Originally Posted by

**fogel1497** in the case of INTEGRAL OF: (x^3 + 7) / (x^2 + 4)

If you do long division of polynomials you get:

INTEGRAL OF: X + (-4x + 7) / (x^2 + 4)

I tried doing partial fractions here, but it doesn't work. The problem i run into is that i only have one term in my denominator, it cannot be broken up. Therefore i cant do any of the 4 cases.

I thought of something new:

I broke the fraction down into:

(-4x) / (x^2 + 4) and (7) / (x^2 + 4) Mr F says: Good.

The second of which i can integrate by pulling the 7 out and integrating x^(-2) + 1/4

I determined that the integral of that was 7( -x^[-1] + .25x) Mr F says: Not so good. See below.

Then i set this aside for later, knowing I will eventually have to add it to my other integral.

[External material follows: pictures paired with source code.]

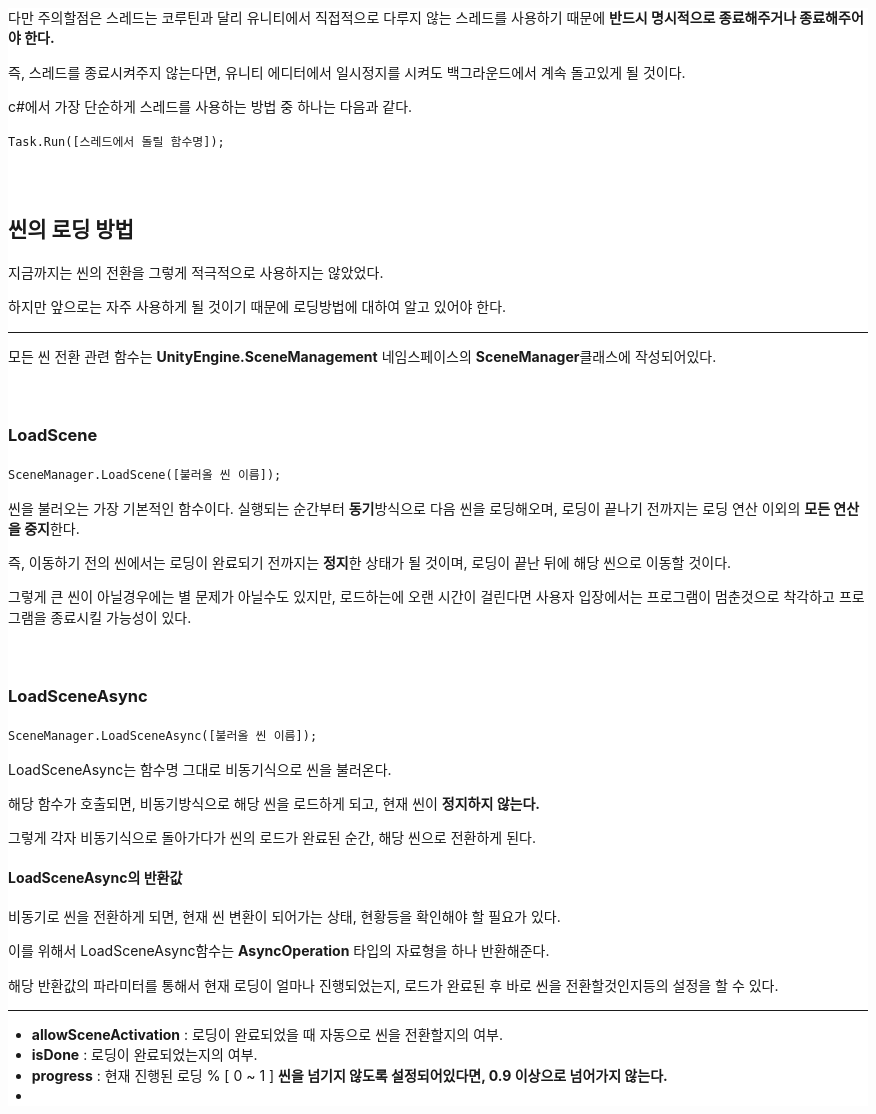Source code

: 다만 주의할점은 스레드는 코루틴과 달리 유니티에서 직접적으로 다루지 않는 스레드를 사용하기 때문에 **반드시 명시적으로 종료해주거나 종료해주어야 한다.**

즉, 스레드를 종료시켜주지 않는다면, 유니티 에디터에서 일시정지를 시켜도 백그라운드에서 계속 돌고있게 될 것이다.

c#에서 가장 단순하게 스레드를 사용하는 방법 중 하나는 다음과 같다.

`Task.Run([스레드에서 돌릴 함수명]);`

<br>

## 씬의 로딩 방법

지금까지는 씬의 전환을 그렇게 적극적으로 사용하지는 않았었다.

하지만 앞으로는 자주 사용하게 될 것이기 때문에 로딩방법에 대하여 알고 있어야 한다.

<hr>

모든 씬 전환 관련 함수는 **UnityEngine.SceneManagement** 네임스페이스의  **SceneManager**클래스에 작성되어있다.

<br>

### LoadScene

`SceneManager.LoadScene([불러올 씬 이름]);`

씬을 불러오는 가장 기본적인 함수이다.
실행되는 순간부터 **동기**방식으로 다음 씬을 로딩해오며, 로딩이 끝나기 전까지는 로딩 연산 이외의 **모든 연산을 중지**한다.

즉, 이동하기 전의 씬에서는 로딩이 완료되기 전까지는 **정지**한 상태가 될 것이며, 로딩이 끝난 뒤에 해당 씬으로 이동할 것이다.

그렇게 큰 씬이 아닐경우에는 별 문제가 아닐수도 있지만, 로드하는에 오랜 시간이 걸린다면 사용자 입장에서는 프로그램이 멈춘것으로 착각하고 프로그램을 종료시킬 가능성이 있다.

<br>

### LoadSceneAsync

`SceneManager.LoadSceneAsync([불러올 씬 이름]);`

LoadSceneAsync는 함수명 그대로 비동기식으로 씬을 불러온다.

해당 함수가 호출되면, 비동기방식으로 해당 씬을 로드하게 되고, 현재 씬이 **정지하지 않는다.**

그렇게 각자 비동기식으로 돌아가다가 씬의 로드가 완료된 순간, 해당 씬으로 전환하게 된다.
<br>
#### LoadSceneAsync의 반환값

비동기로 씬을 전환하게 되면, 현재 씬 변환이 되어가는 상태, 현황등을 확인해야 할 필요가 있다.

이를 위해서 LoadSceneAsync함수는 **AsyncOperation** 타입의 자료형을 하나 반환해준다.

해당 반환값의 파라미터를 통해서 현재 로딩이 얼마나 진행되었는지, 로드가 완료된 후 바로 씬을 전환할것인지등의 설정을 할 수 있다.

<hr>

- **allowSceneActivation** : 로딩이 완료되었을 때 자동으로 씬을 전환할지의 여부.
- **isDone** : 로딩이 완료되었는지의 여부.
- **progress** : 현재 진행된 로딩 % [ 0 ~ 1 ]   **씬을 넘기지 않도록 설정되어있다면, 0.9 이상으로 넘어가지 않는다.** 
-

Next i looked at (-4x) / (x^2 + 4)

I pulled a -2 out and got then it looked like:

-2 INTEGRAL OF: ( 2x / ((x^2) + 4)

I decided to do u substitution for u = x^2 + 4 and my du was just 2xdx making dx=du/2x

So when i plug in u i get:

-2 INTEGRAL of: (2x / u) * (1/2x)du

The 2x's cancel out and your left with -2 *INTEGRAL of: 1/u du

This is clearly -2ln(u). I plug back in u and get -2ln(x^2 + 4) Mr F says: Good.

So my final answer is .5x^2 - 2ln(x^2 + 4) - 7/x + 7/4x Mr F says: Not so good.

But this is wrong, or so says my book.